There’s something deeply ironic about the American military using a nuclear blast to justify their anti-AI stance, and enforcing that stance by creating the ominous NOMAD. It reminds me strongly of the above XKCD. An implicit moral of The Creator is that the problem with AI controlling nuclear weapons isn’t the AI, but the nuclear weapons. And that message can apply to many of the threats posed by AI. AI taking people’s jobs is a problem mainly because jobs are so limited and necessary for a good income. AI “stealing” art is a problem largely because our systems for rewarding good art and punishing thieves are currently really poor.
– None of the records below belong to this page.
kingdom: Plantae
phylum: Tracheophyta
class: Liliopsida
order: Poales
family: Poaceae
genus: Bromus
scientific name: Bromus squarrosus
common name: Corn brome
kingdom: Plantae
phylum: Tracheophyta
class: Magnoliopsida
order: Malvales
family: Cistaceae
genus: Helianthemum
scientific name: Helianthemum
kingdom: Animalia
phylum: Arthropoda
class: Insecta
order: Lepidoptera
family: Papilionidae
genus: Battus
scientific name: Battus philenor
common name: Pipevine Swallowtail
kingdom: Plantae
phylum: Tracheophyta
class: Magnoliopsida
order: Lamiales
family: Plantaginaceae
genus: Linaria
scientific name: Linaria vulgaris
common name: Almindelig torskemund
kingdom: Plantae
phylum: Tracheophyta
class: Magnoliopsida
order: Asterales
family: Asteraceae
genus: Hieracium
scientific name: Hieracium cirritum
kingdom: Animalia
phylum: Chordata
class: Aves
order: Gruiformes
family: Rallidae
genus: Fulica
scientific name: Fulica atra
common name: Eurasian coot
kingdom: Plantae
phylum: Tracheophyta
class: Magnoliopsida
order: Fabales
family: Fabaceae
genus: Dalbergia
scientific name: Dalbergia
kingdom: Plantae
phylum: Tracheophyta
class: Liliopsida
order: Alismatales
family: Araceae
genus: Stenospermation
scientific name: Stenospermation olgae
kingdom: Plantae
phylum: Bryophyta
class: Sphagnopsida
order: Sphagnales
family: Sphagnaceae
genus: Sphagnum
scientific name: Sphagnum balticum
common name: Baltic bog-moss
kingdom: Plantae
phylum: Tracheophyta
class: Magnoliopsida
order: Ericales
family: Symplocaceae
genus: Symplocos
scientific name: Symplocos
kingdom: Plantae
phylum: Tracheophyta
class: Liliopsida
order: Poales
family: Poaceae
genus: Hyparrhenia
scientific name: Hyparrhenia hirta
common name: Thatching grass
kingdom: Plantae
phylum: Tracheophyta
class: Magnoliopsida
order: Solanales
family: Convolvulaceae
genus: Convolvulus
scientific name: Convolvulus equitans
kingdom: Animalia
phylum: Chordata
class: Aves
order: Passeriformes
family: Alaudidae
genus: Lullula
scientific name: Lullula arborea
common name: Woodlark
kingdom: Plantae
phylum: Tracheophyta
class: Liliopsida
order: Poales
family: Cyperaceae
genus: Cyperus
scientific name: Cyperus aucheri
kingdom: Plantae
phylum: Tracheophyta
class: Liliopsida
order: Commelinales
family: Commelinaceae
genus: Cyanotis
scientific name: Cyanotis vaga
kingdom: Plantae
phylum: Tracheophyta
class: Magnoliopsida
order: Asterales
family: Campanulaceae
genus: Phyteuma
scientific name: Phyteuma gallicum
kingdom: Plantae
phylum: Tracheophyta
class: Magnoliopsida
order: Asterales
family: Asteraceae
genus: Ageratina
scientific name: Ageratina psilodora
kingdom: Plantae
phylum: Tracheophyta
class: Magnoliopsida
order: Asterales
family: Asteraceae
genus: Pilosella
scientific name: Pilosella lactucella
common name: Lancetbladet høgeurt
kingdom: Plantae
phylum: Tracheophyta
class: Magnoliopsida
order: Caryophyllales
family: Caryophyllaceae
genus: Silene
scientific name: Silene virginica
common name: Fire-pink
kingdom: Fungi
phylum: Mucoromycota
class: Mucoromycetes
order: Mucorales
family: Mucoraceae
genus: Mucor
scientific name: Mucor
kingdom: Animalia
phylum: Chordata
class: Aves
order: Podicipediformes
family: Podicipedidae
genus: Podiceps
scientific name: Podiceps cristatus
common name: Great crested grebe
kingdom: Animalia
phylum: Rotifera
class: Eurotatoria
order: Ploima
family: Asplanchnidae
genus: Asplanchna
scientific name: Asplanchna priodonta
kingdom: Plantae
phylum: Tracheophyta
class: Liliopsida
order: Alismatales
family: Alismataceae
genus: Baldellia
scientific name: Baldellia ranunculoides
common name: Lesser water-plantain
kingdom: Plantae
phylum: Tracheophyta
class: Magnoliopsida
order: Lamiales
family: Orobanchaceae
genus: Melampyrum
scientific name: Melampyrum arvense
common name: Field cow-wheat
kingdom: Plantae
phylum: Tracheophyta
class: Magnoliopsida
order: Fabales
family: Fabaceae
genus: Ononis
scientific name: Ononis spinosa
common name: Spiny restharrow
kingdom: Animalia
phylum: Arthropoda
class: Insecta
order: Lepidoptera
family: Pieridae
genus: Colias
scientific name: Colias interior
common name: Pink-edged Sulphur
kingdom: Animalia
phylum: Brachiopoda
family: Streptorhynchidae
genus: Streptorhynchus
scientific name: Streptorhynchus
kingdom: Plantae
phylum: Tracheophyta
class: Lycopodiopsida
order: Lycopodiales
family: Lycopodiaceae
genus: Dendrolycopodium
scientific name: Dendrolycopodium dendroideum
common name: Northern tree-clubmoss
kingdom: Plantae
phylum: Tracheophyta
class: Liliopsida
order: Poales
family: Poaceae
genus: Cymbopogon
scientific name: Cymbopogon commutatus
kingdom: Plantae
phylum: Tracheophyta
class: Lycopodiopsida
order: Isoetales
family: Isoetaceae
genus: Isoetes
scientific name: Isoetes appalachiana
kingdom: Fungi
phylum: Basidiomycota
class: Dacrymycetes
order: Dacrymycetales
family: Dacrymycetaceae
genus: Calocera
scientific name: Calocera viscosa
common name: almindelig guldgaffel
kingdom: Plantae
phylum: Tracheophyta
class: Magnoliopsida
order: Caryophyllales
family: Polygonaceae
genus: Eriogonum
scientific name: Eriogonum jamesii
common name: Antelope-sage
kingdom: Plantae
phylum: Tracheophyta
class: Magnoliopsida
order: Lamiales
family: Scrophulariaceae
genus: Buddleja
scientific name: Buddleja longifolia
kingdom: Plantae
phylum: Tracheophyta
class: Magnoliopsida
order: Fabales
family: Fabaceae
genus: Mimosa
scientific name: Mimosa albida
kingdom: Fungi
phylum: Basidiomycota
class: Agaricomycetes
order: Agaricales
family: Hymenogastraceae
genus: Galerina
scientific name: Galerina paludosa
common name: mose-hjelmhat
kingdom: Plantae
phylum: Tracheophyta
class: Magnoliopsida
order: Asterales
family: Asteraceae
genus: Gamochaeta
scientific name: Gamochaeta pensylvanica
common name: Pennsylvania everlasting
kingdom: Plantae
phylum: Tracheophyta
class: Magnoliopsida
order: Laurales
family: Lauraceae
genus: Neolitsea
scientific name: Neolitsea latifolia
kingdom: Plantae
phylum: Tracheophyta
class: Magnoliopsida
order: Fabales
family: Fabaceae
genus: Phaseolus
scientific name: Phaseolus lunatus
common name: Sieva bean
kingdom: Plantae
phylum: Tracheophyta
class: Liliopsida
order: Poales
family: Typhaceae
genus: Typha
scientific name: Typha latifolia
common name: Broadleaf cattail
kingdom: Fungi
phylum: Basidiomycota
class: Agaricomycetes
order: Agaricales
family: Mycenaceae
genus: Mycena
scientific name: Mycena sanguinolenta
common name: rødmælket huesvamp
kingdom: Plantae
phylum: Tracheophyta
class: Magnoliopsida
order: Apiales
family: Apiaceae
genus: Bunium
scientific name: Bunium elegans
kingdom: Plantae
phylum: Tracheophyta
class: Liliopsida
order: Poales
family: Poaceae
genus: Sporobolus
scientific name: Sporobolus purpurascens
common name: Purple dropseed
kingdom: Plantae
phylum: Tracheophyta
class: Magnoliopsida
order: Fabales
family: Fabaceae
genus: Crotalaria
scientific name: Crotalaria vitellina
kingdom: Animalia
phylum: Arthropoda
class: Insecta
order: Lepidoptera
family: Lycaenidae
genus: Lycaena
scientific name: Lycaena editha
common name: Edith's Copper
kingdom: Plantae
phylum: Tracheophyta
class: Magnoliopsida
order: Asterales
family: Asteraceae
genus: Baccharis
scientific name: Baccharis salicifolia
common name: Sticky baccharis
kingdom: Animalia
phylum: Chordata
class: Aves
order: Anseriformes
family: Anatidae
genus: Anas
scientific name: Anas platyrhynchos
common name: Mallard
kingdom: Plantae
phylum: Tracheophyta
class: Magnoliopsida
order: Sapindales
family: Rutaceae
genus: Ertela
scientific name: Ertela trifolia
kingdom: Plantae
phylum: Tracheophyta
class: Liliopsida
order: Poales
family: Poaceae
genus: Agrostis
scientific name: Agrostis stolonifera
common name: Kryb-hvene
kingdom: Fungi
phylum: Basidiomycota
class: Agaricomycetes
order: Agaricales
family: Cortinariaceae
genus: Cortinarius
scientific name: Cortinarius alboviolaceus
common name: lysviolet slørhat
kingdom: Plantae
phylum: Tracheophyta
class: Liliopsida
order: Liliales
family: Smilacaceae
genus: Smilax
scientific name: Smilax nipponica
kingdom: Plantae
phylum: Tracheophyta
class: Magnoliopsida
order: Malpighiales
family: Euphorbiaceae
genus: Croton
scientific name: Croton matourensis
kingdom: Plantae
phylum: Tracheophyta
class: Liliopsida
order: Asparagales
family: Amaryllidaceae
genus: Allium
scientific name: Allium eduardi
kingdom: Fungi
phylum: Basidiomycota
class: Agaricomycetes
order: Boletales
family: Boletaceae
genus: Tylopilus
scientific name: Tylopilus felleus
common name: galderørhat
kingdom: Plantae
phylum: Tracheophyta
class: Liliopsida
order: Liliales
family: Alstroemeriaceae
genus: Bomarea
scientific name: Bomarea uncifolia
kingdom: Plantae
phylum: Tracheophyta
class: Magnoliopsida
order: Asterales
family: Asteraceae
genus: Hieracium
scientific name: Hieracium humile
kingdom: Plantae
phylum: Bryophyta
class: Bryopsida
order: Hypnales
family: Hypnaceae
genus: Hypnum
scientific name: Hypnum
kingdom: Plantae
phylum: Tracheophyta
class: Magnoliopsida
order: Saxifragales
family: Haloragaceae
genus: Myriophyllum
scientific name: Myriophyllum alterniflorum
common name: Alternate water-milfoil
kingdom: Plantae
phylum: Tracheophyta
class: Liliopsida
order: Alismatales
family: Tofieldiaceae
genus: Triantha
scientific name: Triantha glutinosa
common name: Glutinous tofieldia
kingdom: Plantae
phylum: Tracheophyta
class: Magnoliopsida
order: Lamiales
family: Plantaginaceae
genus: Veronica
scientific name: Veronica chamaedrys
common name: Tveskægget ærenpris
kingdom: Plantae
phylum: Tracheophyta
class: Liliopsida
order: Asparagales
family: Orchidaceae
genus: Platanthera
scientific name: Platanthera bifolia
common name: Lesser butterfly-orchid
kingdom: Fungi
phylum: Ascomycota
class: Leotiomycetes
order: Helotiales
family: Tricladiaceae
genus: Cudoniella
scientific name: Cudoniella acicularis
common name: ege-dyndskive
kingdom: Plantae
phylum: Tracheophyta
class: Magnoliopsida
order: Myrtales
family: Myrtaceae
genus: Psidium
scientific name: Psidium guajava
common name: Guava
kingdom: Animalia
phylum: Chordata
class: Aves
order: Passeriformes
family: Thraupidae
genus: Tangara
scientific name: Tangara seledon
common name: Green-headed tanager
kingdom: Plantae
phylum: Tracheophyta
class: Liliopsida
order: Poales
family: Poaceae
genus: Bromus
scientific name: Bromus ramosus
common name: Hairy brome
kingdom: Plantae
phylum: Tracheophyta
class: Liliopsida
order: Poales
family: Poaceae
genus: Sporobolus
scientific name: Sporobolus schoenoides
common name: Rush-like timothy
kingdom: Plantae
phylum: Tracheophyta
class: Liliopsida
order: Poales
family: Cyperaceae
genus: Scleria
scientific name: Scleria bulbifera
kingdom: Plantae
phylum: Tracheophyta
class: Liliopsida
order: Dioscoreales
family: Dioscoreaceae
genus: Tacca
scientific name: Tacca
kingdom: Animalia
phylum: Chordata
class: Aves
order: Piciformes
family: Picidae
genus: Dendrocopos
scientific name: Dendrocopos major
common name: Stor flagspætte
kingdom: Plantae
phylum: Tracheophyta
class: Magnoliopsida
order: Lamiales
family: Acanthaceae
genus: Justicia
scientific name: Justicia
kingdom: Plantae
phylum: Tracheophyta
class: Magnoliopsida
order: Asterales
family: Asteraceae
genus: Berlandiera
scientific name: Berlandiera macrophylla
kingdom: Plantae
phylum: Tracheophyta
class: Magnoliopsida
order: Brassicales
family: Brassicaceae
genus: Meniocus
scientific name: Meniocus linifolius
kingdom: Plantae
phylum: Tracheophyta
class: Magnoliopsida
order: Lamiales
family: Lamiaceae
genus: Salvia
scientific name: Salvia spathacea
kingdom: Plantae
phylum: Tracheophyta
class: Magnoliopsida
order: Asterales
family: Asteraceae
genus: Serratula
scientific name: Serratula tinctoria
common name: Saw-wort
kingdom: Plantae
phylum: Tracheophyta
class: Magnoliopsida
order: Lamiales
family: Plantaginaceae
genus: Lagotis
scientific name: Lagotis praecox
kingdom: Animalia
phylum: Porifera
AI exceeding human intelligence and killing all humans in the pursuit of maximizing paperclip production is… a problem that does not fit the model of AI in The Creator. The AI in The Creator are not just humanlike in form but also in intelligence. Much like the physical similarities with humans mentioned earlier, the intellectual similarity is necessary for the robot equality message to make sense.

Conclusions

The Creator is worth seeing for the aesthetic, worldbuilding and originality. It’s a breath of fresh air if you are tired of long-running franchises. Although the physical events of the plot are not that interesting, the emotional events are strong. It’s not necessarily an incredible life-changing experience, but it’s cool to look at and has something to say about the world.